So, do national elections help trigger this type of mass killing? To try to answer this question, I thought of elections as a kind of experimental “treatment” that some country-years get and others don’t. I used the National Elections Across Democracy and Autocracy (NELDA) data set to identify country-years since 1945 with national elections for chief executive or legislature or both, regardless of how competitive those elections were. I then used the MatchIt package in R to set up a comparison of country-years with and without elections within 107 groups that matched exactly on several other variables identified by prior research as risk factors for mass-killing onset: autocracy vs. democracy, exclusionary elite ideology (yes/no), salient elite ethnicity (yes/no), ongoing armed conflict (yes/no), any mass killing since 1945 (yes/no), and Cold War vs. post-Cold War period. Finally, I used conditional logistic regression to estimate the difference in risk between election and non-election years within those groups.

The results? In my data, mass-killing episodes were 80% as likely to begin in election years as non-election years, other things being equal. The 95% confidence interval for this association was wide (45% to 145%), but the result suggests that, if anything, countries are actually somewhat less prone to suffer onsets of mass killing in election years as non-election years.

I wondered if the risk might differ by regime type, so I reran the analysis on the subset of cases that were plausibly democratic. The estimate was effectively unchanged (80%, CI of 35% to 185%). Then I thought it might be a post-Cold War thing and reran the analysis using only country-years from 1991 forward. The estimate moved, but in the opposite of the anticipated direction. Now it was down to 60%, with a CI of 17% to 215%.

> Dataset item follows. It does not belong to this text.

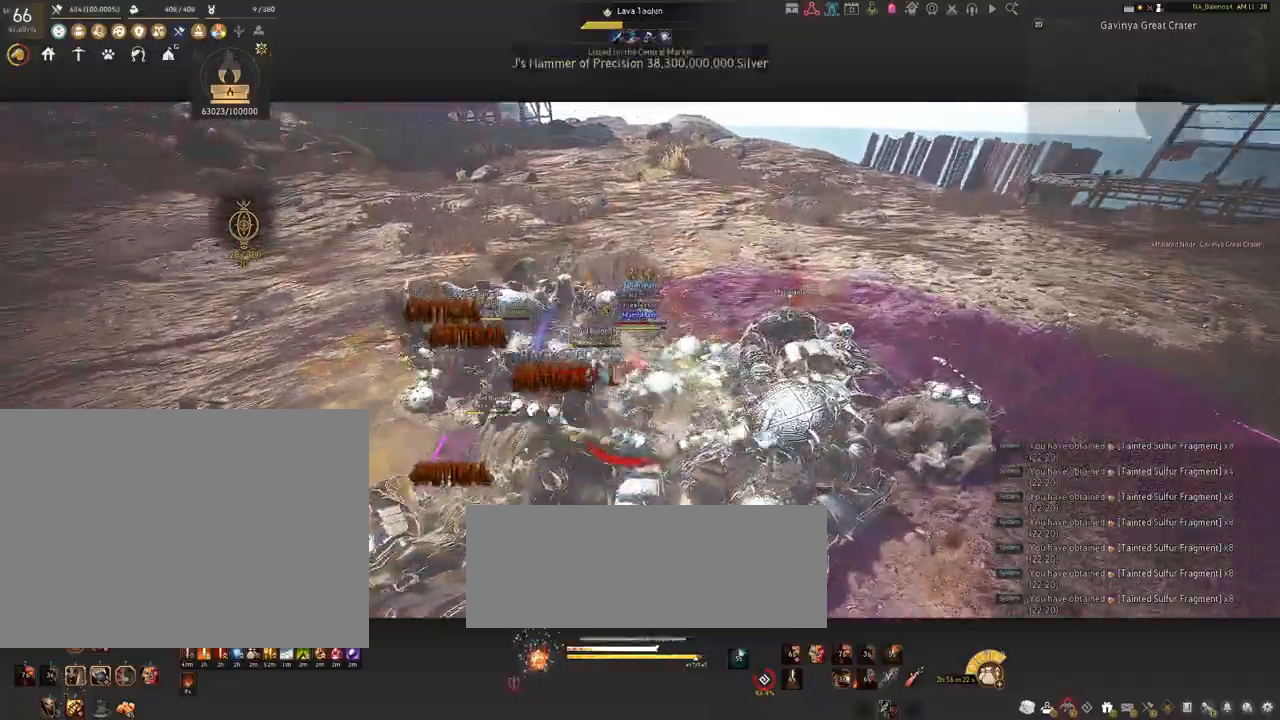
{"keys": ["d", "shift"], "mouse": [], "events": []}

These estimates got me worried that something had gone wacky in my data, so I reran the matching and conditional logistic regression using coup attempts (successful or failed) instead of elections as the “treatment” of interest. Several theorists have identified threats to incumbents’ power as a cause of mass atrocities, and coups are a visible and discrete manifestation of such threats. My analysis strongly confirmed this view, indicating that mass-killing episodes were nearly five times as likely to start in years with coup attempts as years without, other things being equal. More important for present purposes, this result increased my confidence in the reliability of my earlier finding on elections, as did the similar estimates I got from models with country fixed effects, country-specific intercepts (a.k.a. random effects), and interaction terms that allowed the effects of elections to vary across regime types and historical eras.

Then I wondered if this negative finding wasn’t an artifact of the measure I was using for mass atrocities. The 1,000-death threshold for “mass killing” is quite high, and the restriction to killings by states or their agents ignores situations of grave concern in which rebel groups or other non-state actors are the ones doing the murdering. Maybe the danger of election years would be clearer if I looked at atrocities on a smaller scale and ones perpetrated by non-state actors.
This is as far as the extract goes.